━━━━━ DOCUMENT TEXT

Clouds and Headlines: How AP News Paints Only the Dark Side of Pakistan?

by | Jul 29, 2025 | Information warfare

Image by AP News

Between July 20 and July 26, 2025, Pakistan continued to reel under the impact of relentless monsoon rains, which triggered deadly flash floods and landslides across its northern mountainous regions, particularly near Chilas. On July 22, a cloudburst-induced landslide swept away vehicles carrying tourists, killing at least three and leaving 15 others missing, as rescue crews, including army helicopters and heavy machinery, searched through mud and rubble along the highway. Since June 26, extreme downpours have claimed over 225 lives and injured more than 500 people nationwide, with rising alarm over escalating climate risks in the region. As of July 25, the search expanded to find 12 missing tourists believed buried beneath boulders, as engineers and military personnel raced to reopen the damaged highway connecting Pakistan and China. By July 26, officials issued alerts for possible glacier lake outburst floods in the northwest, including Khyber Pakhtunkhwa, prompting the evacuation of over 500 tourists from Naran and Fairy Meadows, and ongoing recovery operations along the affected Babusar Pass.

━━━━━━━━━━

• EXERCISE 1
Put every line of the listing, from the one containing "Question: Is dark wood cabinet at center in" through the end of the listing, into a numbered list, leaving out blank lines.

━━━━━ SOURCE MATERIAL

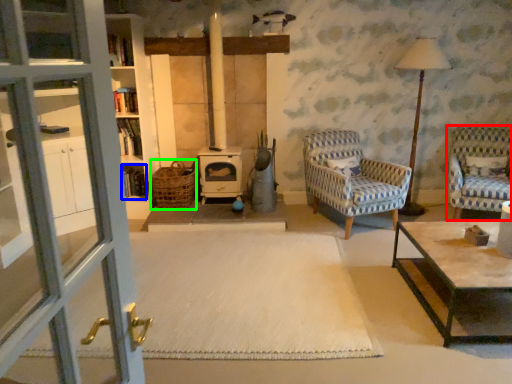
Question: Estimate the real-world distances between objects in this image. Which object is closer to chair (highlighted by a red box), shelf (highlighted by a blue box) or basket (highlighted by a green box)?

Choices:
 (A) shelf
 (B) basket

Answer: (B)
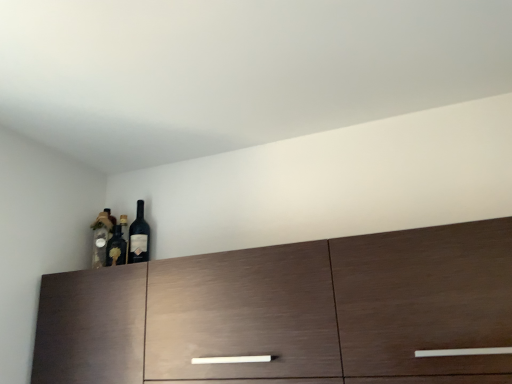
Question: Is the surface of dark wood cabinet at center in direct contact with matte glass bottle at left?

Choices:
 (A) no
 (B) yes

Answer: (A)

Question: Is dark wood cabinet at center oriented away from matte glass bottle at left?

Choices:
 (A) no
 (B) yes

Answer: (A)

Question: From a real-world perspective, does dark wood cabinet at center stand above matte glass bottle at left?

Choices:
 (A) yes
 (B) no

Answer: (B)

Question: Is dark wood cabinet at center to the left of matte glass bottle at left from the viewer's perspective?

Choices:
 (A) yes
 (B) no

Answer: (B)

Question: Can you confirm if dark wood cabinet at center is wider than matte glass bottle at left?

Choices:
 (A) no
 (B) yes

Answer: (B)

Question: In the image, is matte glass wine bottle at upper left on the left side or the right side of dark wood cabinet at center?

Choices:
 (A) right
 (B) left

Answer: (B)

Question: Is matte glass wine bottle at upper left situated inside dark wood cabinet at center or outside?

Choices:
 (A) outside
 (B) inside

Answer: (A)

Question: From the image's perspective, is matte glass wine bottle at upper left located above or below dark wood cabinet at center?

Choices:
 (A) below
 (B) above

Answer: (B)

Question: Does point (138, 211) appear closer or farther from the camera than point (390, 301)?

Choices:
 (A) closer
 (B) farther

Answer: (B)

Question: Is dark wood cabinet at center spatially inside matte glass bottle at left, or outside of it?

Choices:
 (A) inside
 (B) outside

Answer: (B)

Question: In terms of size, does dark wood cabinet at center appear bigger or smaller than matte glass bottle at left?

Choices:
 (A) small
 (B) big

Answer: (B)

Question: Considering the positions of point (166, 372) and point (91, 223), is point (166, 372) closer or farther from the camera than point (91, 223)?

Choices:
 (A) farther
 (B) closer

Answer: (B)

Question: Is dark wood cabinet at center in front of or behind matte glass bottle at left in the image?

Choices:
 (A) front
 (B) behind

Answer: (A)

Question: From their relative heights in the image, would you say dark wood cabinet at center is taller or shorter than matte glass wine bottle at upper left?

Choices:
 (A) short
 (B) tall

Answer: (B)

━━━━━━━━━━

• EXERCISE 2
Translate this sentence from the report on Pakistan's monsoon floods into Spanish: "Since June 26, extreme downpours have claimed over 225 lives and injured more than 500 people nationwide, with rising alarm over escalating climate risks in the region."

• EXERCISE RESPONSE 1
1. Question: Is dark wood cabinet at center in front of or behind matte glass bottle at left in the image?
2. Choices:
3.  (A) front
4.  (B) behind
5. Answer: (A)
6. Question: From their relative heights in the image, would you say dark wood cabinet at center is taller or shorter than matte glass wine bottle at upper left?
7. Choices:
8.  (A) short
9.  (B) tall
10. Answer: (B)

• EXERCISE RESPONSE 2
Desde el 26 de junio, las lluvias torrenciales extremas se han cobrado más de 225 vidas y han dejado más de 500 heridos en todo el país, en medio de una creciente alarma por el aumento de los riesgos climáticos en la región.